34 mins: The first moment of uncanny familiarity for Destiny players. Borderlands 2’s quest reward screen isn’t exactly the same – the character stands on the right, not the left. But the approach to laying out exactly how much XP is in it for you, and offering a choice between a couple of pieces of gear, is identical. Then again, you could see the same principles at work in WoW. And ultimately, Borderlands owes its take on loot to Diablo, so there’s plenty of Blizzard there too. Turns out influence is complicated, and not as linear as you might think.

45 mins: My fast travel map is filled with expansion locations – the sign of a game loved long and hard.

48 mins: Having Claptrap restate the tutorials I’ve just read in game-halting text boxes feels like unnecessary cruelty. I’m already on the rack, you can spare me the Chinese water torture.

1 hour: There’s so much more writing in Borderlands than in Destiny. Bungie buries its most interesting stories in weapon descriptions and supplementary material. Gearbox simply yells plot at you, shouting over the noise of co-op voice chat. Neither is ideal, and both are symptoms of a wider difficulty in applying narrative to fast-paced multiplayer. It’s worth remembering, though, that it is possible to tell a subtle story in an action RPG – Obsidian did just that with Dungeon Siege 3.

1 hour 10 mins: There are still things for contemporary loot-shooters to learn here; about not relying on bullet sponges, on making your opponents and the environment lithe and dynamic. Borderlands 2 is a great shooter, not just an RPG. It never feels as if your victory or failure in battle has been predecided – instead, it’s a true marriage between your build and your skills.

1 hour 30 mins: There’s even loot inside Sir Hammerlock’s mailbox. Nice.

1 hour 35 mins: ‘Midgemong’? Come on.

3 hours 2 mins: I’d anticipated Borderlands 2 would seem empty when played solo, the way MMOs do.

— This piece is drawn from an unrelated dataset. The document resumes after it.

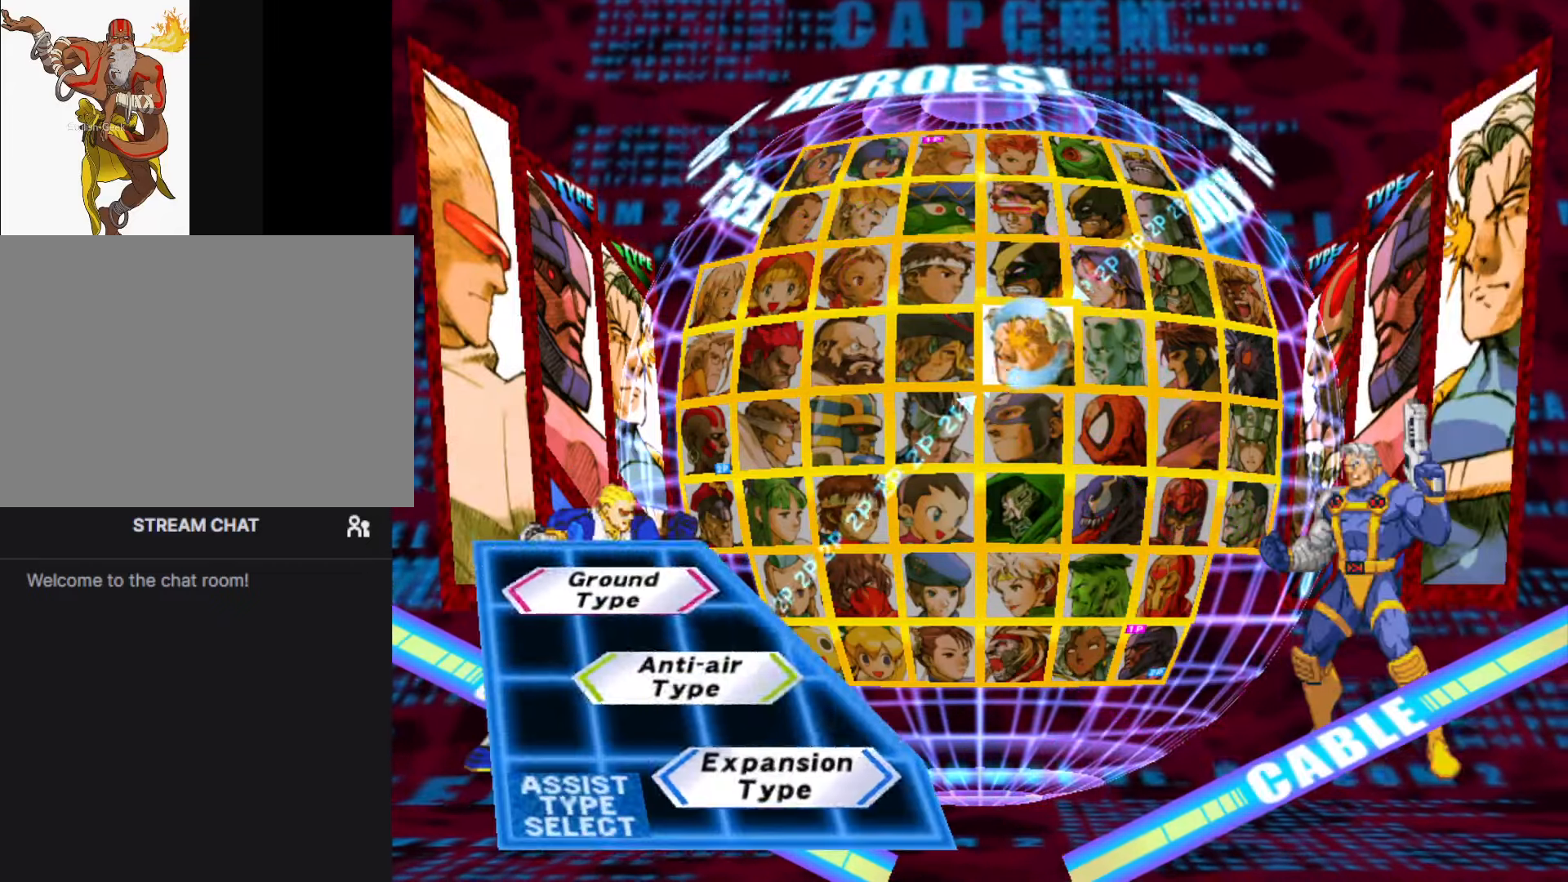
{"buttons": [], "left_stick": "up", "events": [[133, "left_stick", "up"], [267, "left_stick", "center"], [417, "left_stick", "up"]]}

But it still feels like a complete game, possibly because it never stops talking.

4 hours 24 mins: Borderlands 2 isn’t particularly funny. It’s what comedy becomes when it curdles: zany. Zaniness can be mistaken for funny from a distance, but once you get up close you realise it’s all noise and no timing. It reminds me of my French exchange student, whose idea of fun was hiding in our cupboards and jumping out to shock my mum. Need to check if he wrote Borderlands 2.

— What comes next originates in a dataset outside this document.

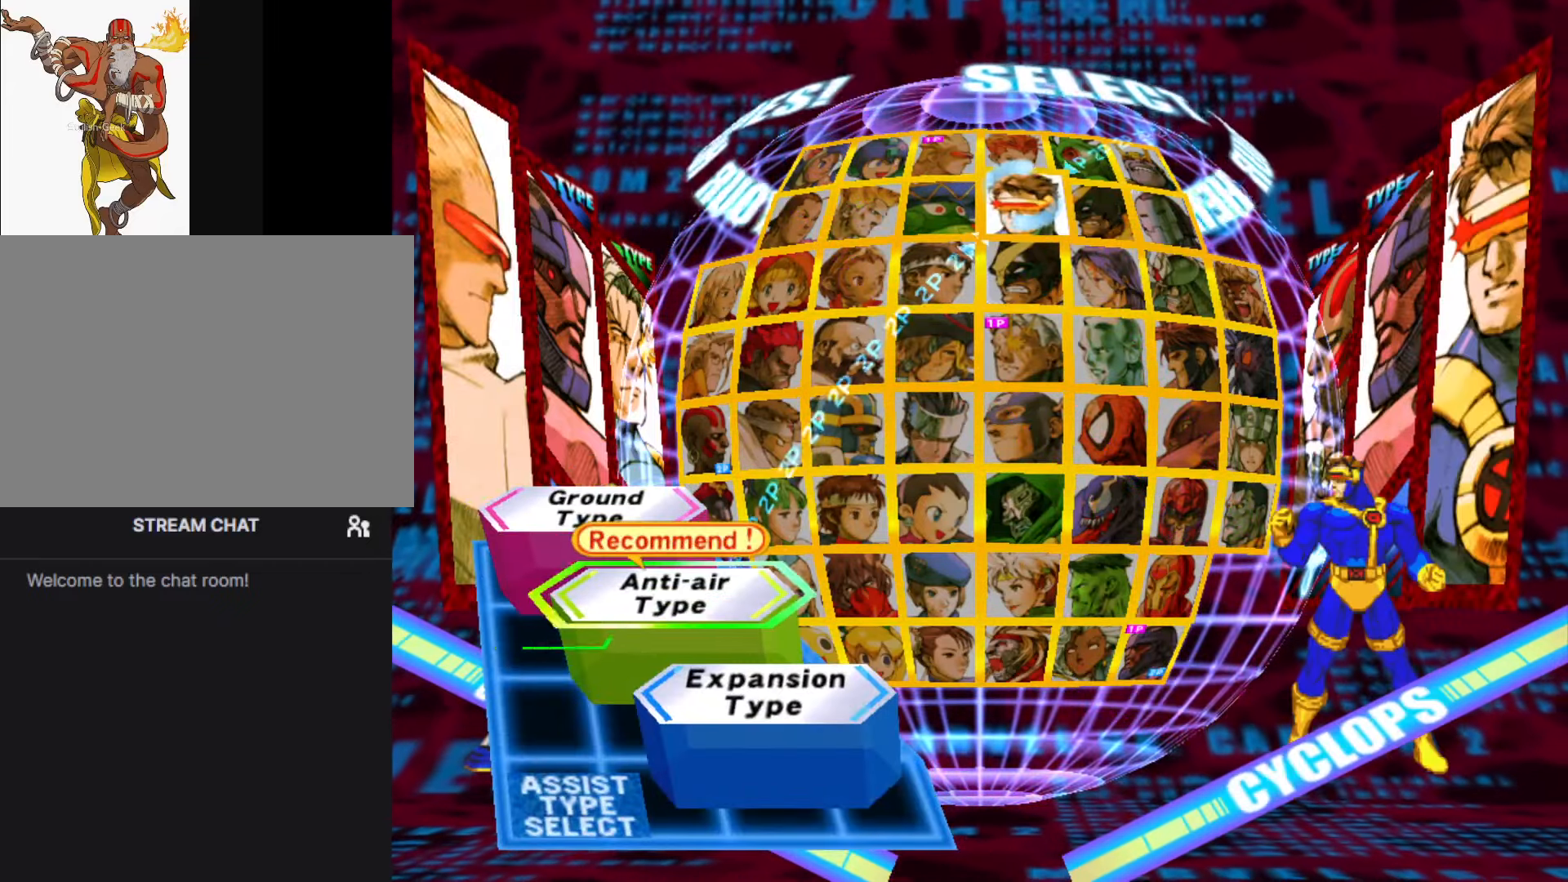
{"buttons": [], "left_stick": "center", "events": [[17, "left_stick", "center"], [233, "CROSS", "down"], [300, "CROSS", "up"]]}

6 hours 40 mins: I know there’s no fall damage, intellectually, but it still gives me the willies every time I plunge from a high platform.

7 hours 15 mins: I’m listening to gun manufacturers aggressively promote their wares on the radio. The brands are a really powerful way to meaningfully differentiate loot, the spokespeople reflecting the characters of their guns. Vladof weapons, for instance, offer poor aim but an extremely high rate of fire. “If your finger ever leaves the trigger,” says the Russian revolutionary salesman, “their boots will never leave your neck!”

7 hours 30 mins: Hammerlock pronounces thorough as “tho-row”. Fake Brit.

8 hours 9 mins: Truly, computer systems take on the personalities of their creators. Destiny’s gun naming algorithms will never come out with ‘Lumpy Slapper’.

9 hours: Claptrap is beatboxing in the streets of Sanctuary, rasping like R2D2 with a broken speaker. Every threat ever uttered against him has been deserved.

9 hours 23 mins: It’s weird to think now, but back when Borderlands was first conceived, action RPGs had become a PC niche. Now that the loot-shooter is the backbone of triple-A games publishing, it feels safe. But really, Destiny 2 is the peri peri showing up in supermarkets after Nandos has done all the hard work selling the British public on South African spice. It’s important to remember when it first blew our heads off.